A lot of artists who benefit from the Internet and crowdfunding like to preach, publicly, that the Internet is freedom — but they never quite admit the price that they pay, the relationships that they have to cultivate in return. In The Art of Asking, we get an idea of that price when Palmer details her various, well-noted Twitter PR disasters, from offering to pay volunteer musicians in beer and hugs to, again, the poem for one of the men who bombed the Boston Marathon. But we don’t know what that price is, fully, as it’s filtered through Palmer’s perspective, it’s a mistake she’s making in nearly real-time. The honesty is alternately estimable and sometimes self-serving, depending on the moment.

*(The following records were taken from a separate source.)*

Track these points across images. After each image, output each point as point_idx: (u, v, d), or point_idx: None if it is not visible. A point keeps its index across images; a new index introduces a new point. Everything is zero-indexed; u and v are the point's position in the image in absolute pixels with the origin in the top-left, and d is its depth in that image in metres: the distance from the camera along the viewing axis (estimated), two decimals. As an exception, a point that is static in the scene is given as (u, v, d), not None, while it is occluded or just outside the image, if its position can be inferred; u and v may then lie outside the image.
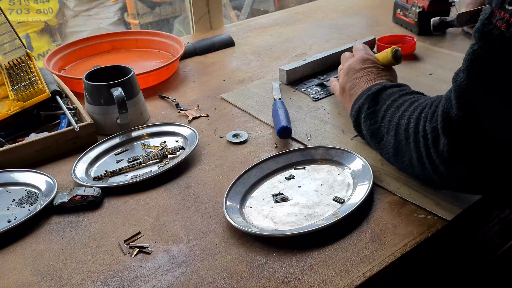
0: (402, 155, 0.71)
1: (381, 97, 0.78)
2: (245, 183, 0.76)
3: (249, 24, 1.49)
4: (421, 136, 0.66)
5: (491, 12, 0.54)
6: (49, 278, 0.62)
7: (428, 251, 0.67)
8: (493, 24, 0.54)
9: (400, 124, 0.71)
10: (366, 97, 0.80)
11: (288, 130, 0.85)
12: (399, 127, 0.71)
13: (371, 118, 0.78)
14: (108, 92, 0.88)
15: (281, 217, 0.69)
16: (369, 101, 0.79)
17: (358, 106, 0.81)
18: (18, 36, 1.03)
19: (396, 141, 0.72)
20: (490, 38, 0.54)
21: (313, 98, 1.01)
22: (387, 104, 0.76)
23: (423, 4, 1.27)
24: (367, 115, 0.78)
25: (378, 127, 0.76)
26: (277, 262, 0.62)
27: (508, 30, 0.52)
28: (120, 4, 2.50)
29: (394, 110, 0.74)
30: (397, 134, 0.71)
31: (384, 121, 0.75)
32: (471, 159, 0.61)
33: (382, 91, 0.79)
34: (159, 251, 0.65)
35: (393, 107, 0.74)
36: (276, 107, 0.92)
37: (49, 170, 0.82)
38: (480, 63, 0.56)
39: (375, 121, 0.77)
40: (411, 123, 0.68)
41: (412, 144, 0.68)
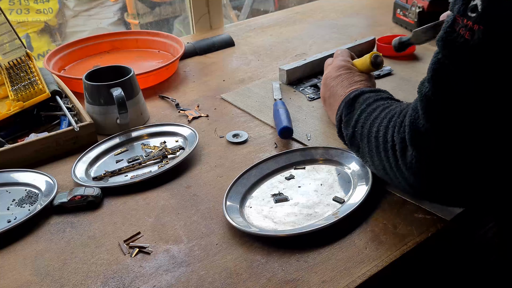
0: (377, 164, 0.68)
1: (357, 102, 0.76)
2: (245, 183, 0.76)
3: (249, 24, 1.49)
4: (389, 146, 0.64)
5: (454, 20, 0.52)
6: (49, 278, 0.62)
7: (428, 251, 0.67)
8: (456, 32, 0.52)
9: (371, 132, 0.69)
10: (344, 104, 0.78)
11: (289, 130, 0.85)
12: (370, 135, 0.68)
13: (348, 125, 0.75)
14: (108, 92, 0.88)
15: (281, 217, 0.69)
16: (347, 108, 0.77)
17: (339, 116, 0.79)
18: (18, 36, 1.03)
19: (369, 149, 0.69)
20: (454, 46, 0.52)
21: (309, 98, 1.01)
22: (361, 109, 0.73)
23: (423, 4, 1.27)
24: (345, 123, 0.76)
25: (352, 133, 0.74)
26: (277, 262, 0.62)
27: (473, 38, 0.50)
28: (120, 4, 2.50)
29: (366, 116, 0.71)
30: (369, 142, 0.69)
31: (357, 127, 0.73)
32: (441, 171, 0.58)
33: (358, 97, 0.77)
34: (159, 251, 0.65)
35: (366, 112, 0.72)
36: (277, 107, 0.92)
37: (49, 170, 0.82)
38: (445, 72, 0.54)
39: (350, 127, 0.75)
40: (380, 132, 0.66)
41: (382, 154, 0.65)
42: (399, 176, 0.63)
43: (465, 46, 0.51)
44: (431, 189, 0.62)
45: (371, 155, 0.69)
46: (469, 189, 0.59)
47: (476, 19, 0.50)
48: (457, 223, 0.68)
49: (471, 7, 0.51)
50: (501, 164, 0.56)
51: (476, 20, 0.50)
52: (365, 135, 0.70)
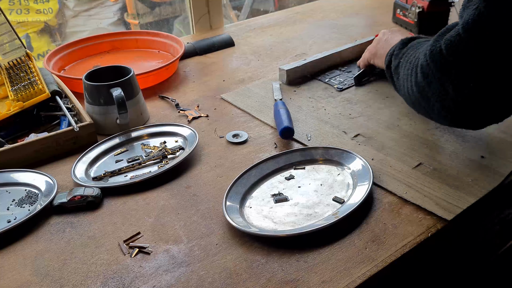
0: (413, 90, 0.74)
1: (412, 42, 0.82)
2: (245, 183, 0.76)
3: (249, 24, 1.49)
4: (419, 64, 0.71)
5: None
6: (49, 278, 0.62)
7: (428, 251, 0.67)
8: None
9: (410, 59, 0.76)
10: (400, 41, 0.85)
11: (290, 131, 0.85)
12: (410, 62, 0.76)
13: (396, 57, 0.83)
14: (107, 92, 0.88)
15: (281, 217, 0.69)
16: (401, 44, 0.84)
17: (392, 50, 0.86)
18: (18, 36, 1.03)
19: (406, 74, 0.76)
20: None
21: (338, 89, 1.04)
22: (412, 45, 0.81)
23: (422, 4, 1.26)
24: (395, 55, 0.83)
25: (398, 63, 0.81)
26: (277, 262, 0.62)
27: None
28: (120, 4, 2.50)
29: (412, 50, 0.78)
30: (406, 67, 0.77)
31: (403, 58, 0.80)
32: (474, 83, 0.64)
33: (415, 39, 0.83)
34: (159, 251, 0.65)
35: (414, 48, 0.79)
36: (277, 107, 0.92)
37: (49, 170, 0.82)
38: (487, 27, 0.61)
39: (398, 58, 0.82)
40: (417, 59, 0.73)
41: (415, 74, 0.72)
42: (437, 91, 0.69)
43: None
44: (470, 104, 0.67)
45: (407, 79, 0.75)
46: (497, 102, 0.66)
47: None
48: (457, 223, 0.68)
49: None
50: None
51: None
52: (406, 62, 0.78)
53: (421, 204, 0.70)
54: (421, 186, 0.73)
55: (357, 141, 0.86)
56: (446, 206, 0.69)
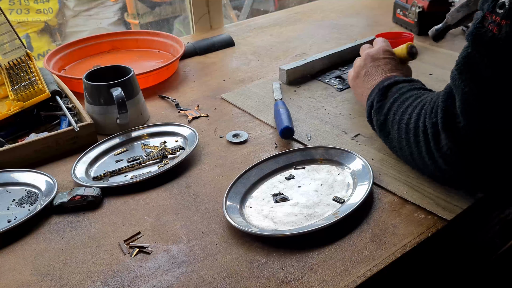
0: (405, 150, 0.73)
1: (391, 91, 0.79)
2: (245, 183, 0.76)
3: (249, 24, 1.49)
4: (420, 131, 0.67)
5: (483, 17, 0.57)
6: (49, 278, 0.62)
7: (428, 251, 0.67)
8: (485, 27, 0.57)
9: (402, 119, 0.72)
10: (378, 91, 0.81)
11: (290, 131, 0.85)
12: (402, 122, 0.72)
13: (379, 112, 0.79)
14: (108, 92, 0.88)
15: (281, 217, 0.69)
16: (379, 96, 0.80)
17: (370, 101, 0.82)
18: (18, 36, 1.03)
19: (398, 135, 0.73)
20: (483, 40, 0.57)
21: (338, 89, 1.04)
22: (394, 97, 0.77)
23: (423, 4, 1.27)
24: (376, 110, 0.80)
25: (384, 120, 0.77)
26: (277, 262, 0.62)
27: (500, 32, 0.55)
28: (120, 4, 2.50)
29: (399, 104, 0.75)
30: (399, 128, 0.73)
31: (389, 115, 0.76)
32: (472, 156, 0.62)
33: (392, 86, 0.80)
34: (159, 251, 0.65)
35: (399, 100, 0.76)
36: (277, 107, 0.92)
37: (49, 170, 0.82)
38: (475, 65, 0.58)
39: (381, 114, 0.78)
40: (412, 118, 0.70)
41: (412, 139, 0.69)
42: (429, 161, 0.67)
43: (493, 39, 0.56)
44: (461, 174, 0.65)
45: (400, 141, 0.73)
46: (499, 174, 0.63)
47: (503, 15, 0.55)
48: (457, 223, 0.68)
49: (499, 4, 0.56)
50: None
51: (504, 15, 0.55)
52: (396, 122, 0.74)
53: (421, 204, 0.70)
54: (421, 186, 0.74)
55: (357, 141, 0.86)
56: (446, 206, 0.69)
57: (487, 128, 0.59)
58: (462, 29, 1.32)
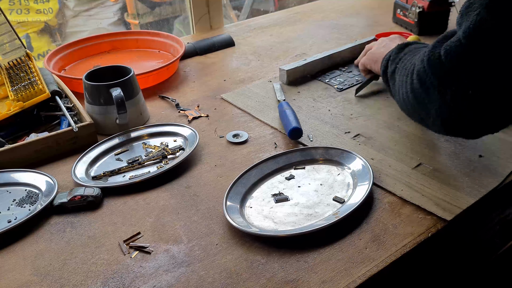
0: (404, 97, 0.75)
1: (408, 47, 0.83)
2: (245, 183, 0.76)
3: (249, 24, 1.49)
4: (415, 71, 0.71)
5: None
6: (49, 278, 0.62)
7: (428, 251, 0.67)
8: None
9: (406, 65, 0.76)
10: (397, 46, 0.85)
11: (299, 131, 0.85)
12: (406, 68, 0.75)
13: (393, 62, 0.82)
14: (107, 92, 0.88)
15: (281, 217, 0.69)
16: (398, 49, 0.83)
17: (388, 55, 0.85)
18: (18, 36, 1.03)
19: (401, 80, 0.76)
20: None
21: (337, 89, 1.04)
22: (408, 51, 0.81)
23: (423, 4, 1.27)
24: (392, 60, 0.83)
25: (395, 68, 0.80)
26: (277, 262, 0.62)
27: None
28: (120, 4, 2.50)
29: (408, 56, 0.78)
30: (402, 73, 0.76)
31: (399, 64, 0.79)
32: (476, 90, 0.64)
33: (411, 44, 0.84)
34: (159, 251, 0.65)
35: (411, 54, 0.79)
36: (283, 108, 0.92)
37: (49, 170, 0.82)
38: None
39: (394, 63, 0.81)
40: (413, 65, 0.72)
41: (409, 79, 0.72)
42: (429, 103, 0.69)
43: None
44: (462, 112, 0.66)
45: (404, 86, 0.75)
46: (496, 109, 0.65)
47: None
48: (457, 223, 0.68)
49: None
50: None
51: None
52: (402, 68, 0.77)
53: (421, 204, 0.70)
54: (421, 186, 0.74)
55: (357, 141, 0.86)
56: (446, 206, 0.69)
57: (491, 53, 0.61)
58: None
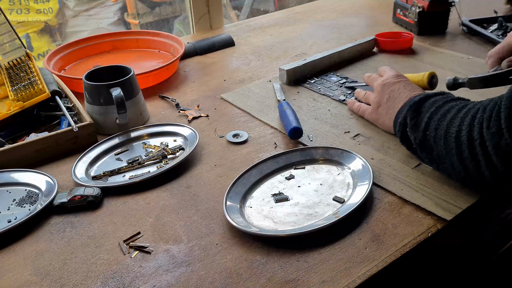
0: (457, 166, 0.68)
1: (424, 106, 0.74)
2: (245, 183, 0.76)
3: (249, 24, 1.49)
4: (477, 144, 0.63)
5: None
6: (49, 278, 0.62)
7: (428, 251, 0.67)
8: None
9: (448, 132, 0.67)
10: (408, 108, 0.76)
11: (299, 131, 0.85)
12: (448, 136, 0.67)
13: (416, 129, 0.74)
14: (107, 92, 0.88)
15: (281, 217, 0.69)
16: (412, 112, 0.75)
17: (402, 119, 0.76)
18: (18, 36, 1.03)
19: (447, 151, 0.68)
20: None
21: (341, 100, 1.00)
22: (431, 111, 0.72)
23: (423, 4, 1.27)
24: (412, 127, 0.74)
25: (423, 137, 0.72)
26: (277, 262, 0.62)
27: None
28: (120, 4, 2.50)
29: (440, 117, 0.70)
30: (446, 143, 0.68)
31: (429, 130, 0.71)
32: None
33: (425, 100, 0.75)
34: (159, 251, 0.65)
35: (438, 114, 0.71)
36: (283, 108, 0.92)
37: (49, 170, 0.82)
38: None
39: (419, 131, 0.73)
40: (463, 131, 0.65)
41: (466, 153, 0.65)
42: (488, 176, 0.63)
43: None
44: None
45: (450, 157, 0.68)
46: None
47: None
48: (457, 223, 0.68)
49: None
50: None
51: None
52: (441, 137, 0.68)
53: (421, 204, 0.70)
54: (421, 186, 0.74)
55: (357, 141, 0.86)
56: (446, 206, 0.69)
57: None
58: (462, 29, 1.32)
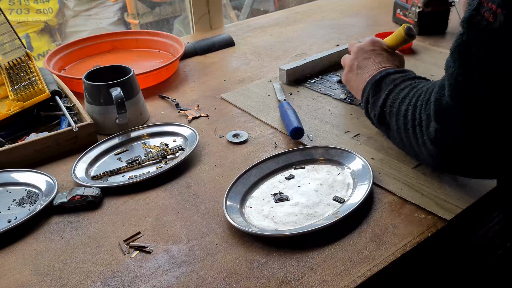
0: (405, 142, 0.73)
1: (384, 83, 0.79)
2: (245, 183, 0.76)
3: (249, 24, 1.49)
4: (417, 123, 0.68)
5: (480, 3, 0.55)
6: (49, 278, 0.62)
7: (428, 251, 0.67)
8: (480, 14, 0.55)
9: (400, 111, 0.72)
10: (370, 86, 0.81)
11: (301, 131, 0.85)
12: (399, 113, 0.72)
13: (375, 106, 0.79)
14: (107, 92, 0.88)
15: (281, 217, 0.69)
16: (373, 90, 0.80)
17: (365, 97, 0.82)
18: (18, 36, 1.03)
19: (397, 127, 0.73)
20: (478, 28, 0.55)
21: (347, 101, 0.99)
22: (389, 89, 0.77)
23: (423, 4, 1.26)
24: (372, 104, 0.80)
25: (380, 113, 0.77)
26: (277, 262, 0.62)
27: (495, 21, 0.53)
28: (120, 4, 2.50)
29: (395, 96, 0.75)
30: (397, 120, 0.73)
31: (386, 107, 0.76)
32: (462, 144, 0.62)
33: (385, 77, 0.80)
34: (159, 251, 0.65)
35: (394, 92, 0.75)
36: (284, 108, 0.92)
37: (49, 170, 0.82)
38: (469, 53, 0.57)
39: (377, 107, 0.78)
40: (409, 110, 0.70)
41: (410, 131, 0.70)
42: (424, 151, 0.68)
43: (488, 28, 0.54)
44: (451, 161, 0.65)
45: (399, 132, 0.73)
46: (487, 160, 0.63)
47: (499, 3, 0.53)
48: (457, 223, 0.68)
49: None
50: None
51: (499, 4, 0.53)
52: (393, 114, 0.74)
53: (421, 204, 0.70)
54: (421, 186, 0.74)
55: (358, 141, 0.86)
56: (446, 206, 0.69)
57: (475, 112, 0.58)
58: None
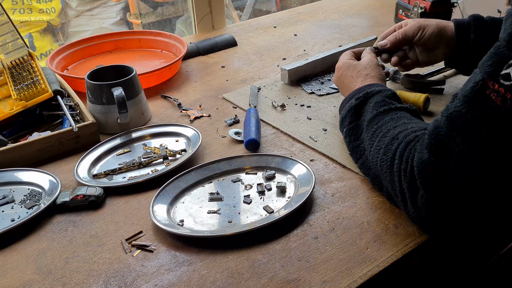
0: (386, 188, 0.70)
1: (364, 109, 0.77)
2: (187, 181, 0.76)
3: (251, 24, 1.49)
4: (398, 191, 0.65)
5: (484, 83, 0.55)
6: (51, 277, 0.62)
7: (429, 251, 0.67)
8: (486, 96, 0.55)
9: (384, 160, 0.68)
10: (348, 111, 0.79)
11: (256, 144, 0.83)
12: (384, 163, 0.68)
13: (352, 134, 0.77)
14: (109, 92, 0.89)
15: (205, 218, 0.70)
16: (351, 116, 0.78)
17: (341, 118, 0.81)
18: (21, 36, 1.04)
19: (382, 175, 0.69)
20: (485, 109, 0.55)
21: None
22: (368, 119, 0.74)
23: (425, 5, 1.26)
24: (348, 131, 0.78)
25: (357, 145, 0.76)
26: (278, 262, 0.63)
27: (505, 105, 0.53)
28: (122, 4, 2.51)
29: (377, 139, 0.71)
30: (382, 170, 0.69)
31: (364, 142, 0.74)
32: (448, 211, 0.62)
33: (364, 103, 0.77)
34: (161, 250, 0.65)
35: (374, 130, 0.72)
36: (249, 115, 0.90)
37: (52, 169, 0.82)
38: (468, 127, 0.56)
39: (355, 137, 0.77)
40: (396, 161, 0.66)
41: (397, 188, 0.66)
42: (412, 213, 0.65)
43: (496, 111, 0.54)
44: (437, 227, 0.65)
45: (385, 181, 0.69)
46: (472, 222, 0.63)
47: (508, 88, 0.53)
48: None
49: (504, 75, 0.53)
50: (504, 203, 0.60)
51: (509, 88, 0.53)
52: (377, 162, 0.70)
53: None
54: (423, 186, 0.73)
55: (359, 141, 0.86)
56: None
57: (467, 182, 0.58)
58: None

As someone who’s generally rather agnostic on Palmer’s work, I was pleasantly surprised by the value within The Art of Asking. She’s a hustler, able to make people listen to her even when she proves divisive, her ideas regarding art and artists and how to adapt to the internet are certainly part of the ecosystem that you need to cultivate in this modern, ever-changing world. That said, a TED talk does not a guru make — even though it’s often the first step — and a book written in four months (as she mentions repeatedly) has passion behind it, but not necessarily a fertile and comprehensive vision for the average reader. That said, did Palmer inspire me to do some scary reaching out to bookstores that I’ve been putting off? Certainly. So thanks for that.